Extract provided
Relying on Citizens for Open Government v. City of Lodi (2012) 205 Cal.App.4th 296, the Court held that res judicata bars (1) relitigation of a previously litigated cause of action adjudicated in another proceeding between the same parties and (2) issues which could have been litigated, but a party failed to raise. Applying the doctrine to the facts at hand, the Court agreed with the County that LAWDA was barred from bringing arguments in the second petition other than those related to the recirculated traffic impact analysis.

LAWDA argued in their reply brief that the seven non-traffic issues should be litigated because “new and different circumstances render[ed] the newly certified EIR factually different from the prior EIR”. However, because LAWDA failed to include their counterargument to the application of res judicata in their opening brief, they forfeited the argument raised in their reply brief. Thus, the Court declined to consider the merits because “considerations of fairness in argument demand that the appellant present all of his points in the opening brief.”

The Court concluded that only those arguments concerning the recirculated traffic impact analysis could be raised and were not precluded. The Court rejected the remaining challenge to the traffic impact analysis in an unpublished portion of the opinion, upholding the trial court’s denial of the petition.

Lake Norconian Club Foundation v. Department of Corrections & Rehabilitation, 39 Cal. App. 5th 1044

Thursday, November 21st, 2019

Lake Norconian Club Foundation v. Department of Corrections & Rehabilitation, 39 Cal. App. 5th 1044

The California Department of Corrections (Department) operates a prison next to the historic Lake Norconian Club, a former resort and hotel constructed in the 1920’s. The Department used the building as a drug rehabilitation facility, and later, as prison administrative offices. In 2012, the legislature decided to close the prison, and the Department prepared an EIR for the planned closure. The EIR stated that the Department could not allocate necessary funds to maintain the building due to the Department’s other maintenance priorities. The legislature later changed its mind, allowing the Department to continue operating the prison, however, the Department decided that it would not maintain the former hotel.

Beginning in 2006, Lake Norconian Club Foundation (Petitioners) repeatedly advocated for the Department to maintain the hotel. Petitioners sued in 2014, alleging that the Department’s willful and ongoing failure to maintain the hotel was a continuous discretionary action with significant environmental impacts, and therefore, was a project under CEQA for which no environmental review was conducted. The trial court agreed with Petitioners and found the Department’s actions and omissions constituted a project under CEQA, but nevertheless entered judgment in favor of the Department. The trial court concluded that the statute of limitation began to run when the 2013 EIR was certified, rendering the 2014 petition untimely.

Petitioners appealed the judgment, and the Department cross-appealed, arguing that its inaction was not a project under CEQA.

Exercise prompt
Translate this sentence from the court case summaries into Spanish: "Petitioners appealed the judgment, and the Department cross-appealed, arguing that its inaction was not a project under CEQA."

Stored records

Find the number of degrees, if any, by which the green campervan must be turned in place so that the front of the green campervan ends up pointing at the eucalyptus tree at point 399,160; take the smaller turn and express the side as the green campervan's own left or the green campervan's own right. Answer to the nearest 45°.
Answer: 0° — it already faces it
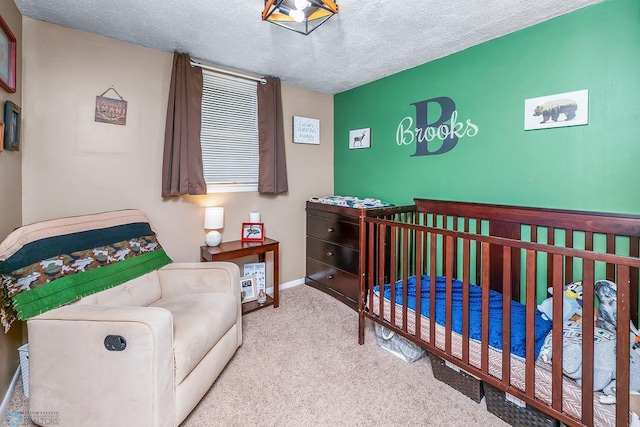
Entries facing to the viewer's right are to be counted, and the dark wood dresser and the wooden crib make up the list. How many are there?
0

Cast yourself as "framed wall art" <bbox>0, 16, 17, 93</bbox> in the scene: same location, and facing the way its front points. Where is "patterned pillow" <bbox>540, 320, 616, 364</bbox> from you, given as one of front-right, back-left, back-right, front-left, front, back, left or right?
front-right

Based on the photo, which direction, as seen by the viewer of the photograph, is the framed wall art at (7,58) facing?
facing to the right of the viewer

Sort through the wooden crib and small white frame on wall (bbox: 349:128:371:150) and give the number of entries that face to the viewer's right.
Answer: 0

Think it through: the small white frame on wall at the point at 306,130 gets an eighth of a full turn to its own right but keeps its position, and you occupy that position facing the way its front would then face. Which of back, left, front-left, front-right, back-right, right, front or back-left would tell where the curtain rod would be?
front-right

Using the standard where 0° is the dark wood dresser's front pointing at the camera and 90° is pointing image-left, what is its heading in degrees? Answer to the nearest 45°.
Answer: approximately 45°

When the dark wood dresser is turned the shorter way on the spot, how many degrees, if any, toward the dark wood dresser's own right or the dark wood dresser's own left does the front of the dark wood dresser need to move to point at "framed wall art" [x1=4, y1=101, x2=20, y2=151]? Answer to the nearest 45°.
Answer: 0° — it already faces it

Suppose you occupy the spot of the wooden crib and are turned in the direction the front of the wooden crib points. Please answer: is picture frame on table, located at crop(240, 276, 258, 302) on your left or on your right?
on your right

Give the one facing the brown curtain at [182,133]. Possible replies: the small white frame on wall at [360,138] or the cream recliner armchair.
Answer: the small white frame on wall

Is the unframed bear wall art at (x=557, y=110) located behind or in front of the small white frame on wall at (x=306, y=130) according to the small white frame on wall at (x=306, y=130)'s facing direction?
in front
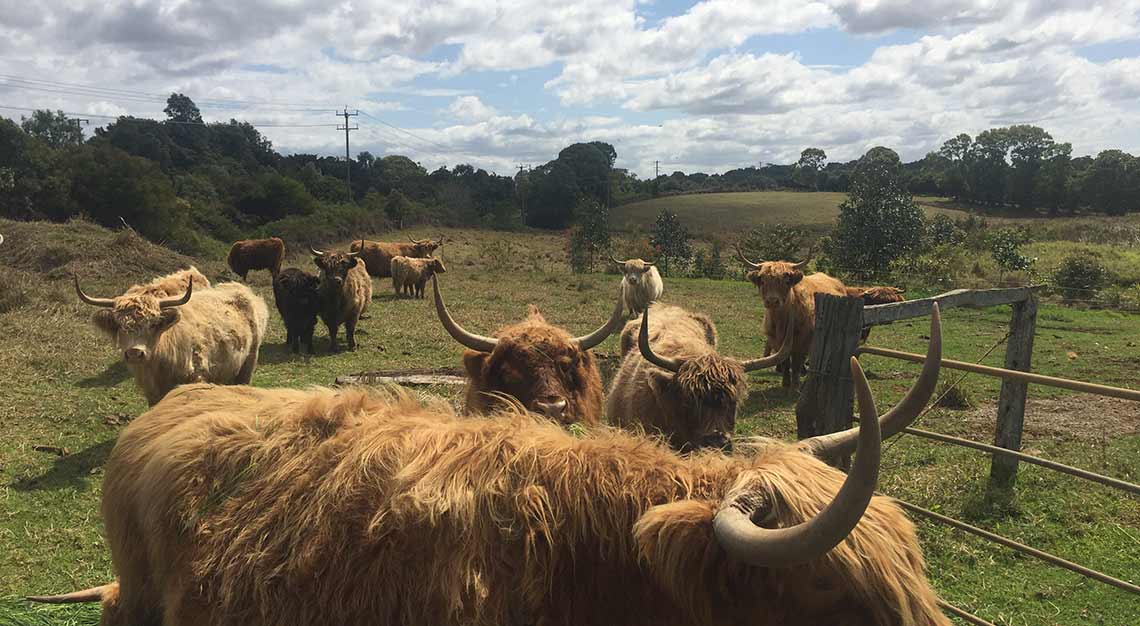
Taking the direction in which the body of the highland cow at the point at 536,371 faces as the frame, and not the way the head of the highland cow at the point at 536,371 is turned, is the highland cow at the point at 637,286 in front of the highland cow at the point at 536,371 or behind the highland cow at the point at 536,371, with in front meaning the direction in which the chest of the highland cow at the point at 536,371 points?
behind

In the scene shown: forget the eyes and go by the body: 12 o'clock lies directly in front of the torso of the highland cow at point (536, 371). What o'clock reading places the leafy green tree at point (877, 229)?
The leafy green tree is roughly at 7 o'clock from the highland cow.

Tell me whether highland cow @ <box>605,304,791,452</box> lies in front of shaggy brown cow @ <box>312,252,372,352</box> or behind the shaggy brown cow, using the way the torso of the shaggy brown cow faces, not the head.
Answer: in front

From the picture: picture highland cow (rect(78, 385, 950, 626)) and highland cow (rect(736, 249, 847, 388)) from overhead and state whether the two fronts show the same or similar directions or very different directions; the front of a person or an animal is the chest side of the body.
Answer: very different directions

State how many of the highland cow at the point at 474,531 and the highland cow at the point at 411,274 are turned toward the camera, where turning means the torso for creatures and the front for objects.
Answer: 0

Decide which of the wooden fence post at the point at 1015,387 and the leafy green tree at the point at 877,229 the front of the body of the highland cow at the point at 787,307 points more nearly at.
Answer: the wooden fence post

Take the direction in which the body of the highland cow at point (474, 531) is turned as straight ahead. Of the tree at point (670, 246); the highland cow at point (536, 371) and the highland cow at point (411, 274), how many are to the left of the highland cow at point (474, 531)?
3

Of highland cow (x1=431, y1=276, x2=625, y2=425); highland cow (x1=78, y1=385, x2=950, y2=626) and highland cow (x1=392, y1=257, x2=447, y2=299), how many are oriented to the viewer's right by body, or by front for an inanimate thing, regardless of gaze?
2

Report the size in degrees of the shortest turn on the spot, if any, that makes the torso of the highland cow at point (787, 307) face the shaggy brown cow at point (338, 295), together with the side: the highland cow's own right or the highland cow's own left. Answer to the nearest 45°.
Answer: approximately 45° to the highland cow's own right

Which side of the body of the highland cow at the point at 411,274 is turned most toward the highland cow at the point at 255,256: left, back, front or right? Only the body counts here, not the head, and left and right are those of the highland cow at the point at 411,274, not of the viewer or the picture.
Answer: back

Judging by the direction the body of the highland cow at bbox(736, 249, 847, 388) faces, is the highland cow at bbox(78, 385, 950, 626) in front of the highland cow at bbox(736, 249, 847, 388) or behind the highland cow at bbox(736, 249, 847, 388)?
in front

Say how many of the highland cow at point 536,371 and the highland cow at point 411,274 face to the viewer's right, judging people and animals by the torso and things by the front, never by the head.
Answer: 1

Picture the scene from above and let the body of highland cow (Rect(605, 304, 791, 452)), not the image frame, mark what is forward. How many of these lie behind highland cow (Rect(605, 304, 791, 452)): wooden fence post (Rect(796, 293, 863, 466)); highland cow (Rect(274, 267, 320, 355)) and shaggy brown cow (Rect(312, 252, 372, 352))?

Exercise solution
Los peticionarios apelaron la sentencia, y el Departamento presentó una apelación cruzada, argumentando que su inacción no era un proyecto en virtud de la CEQA.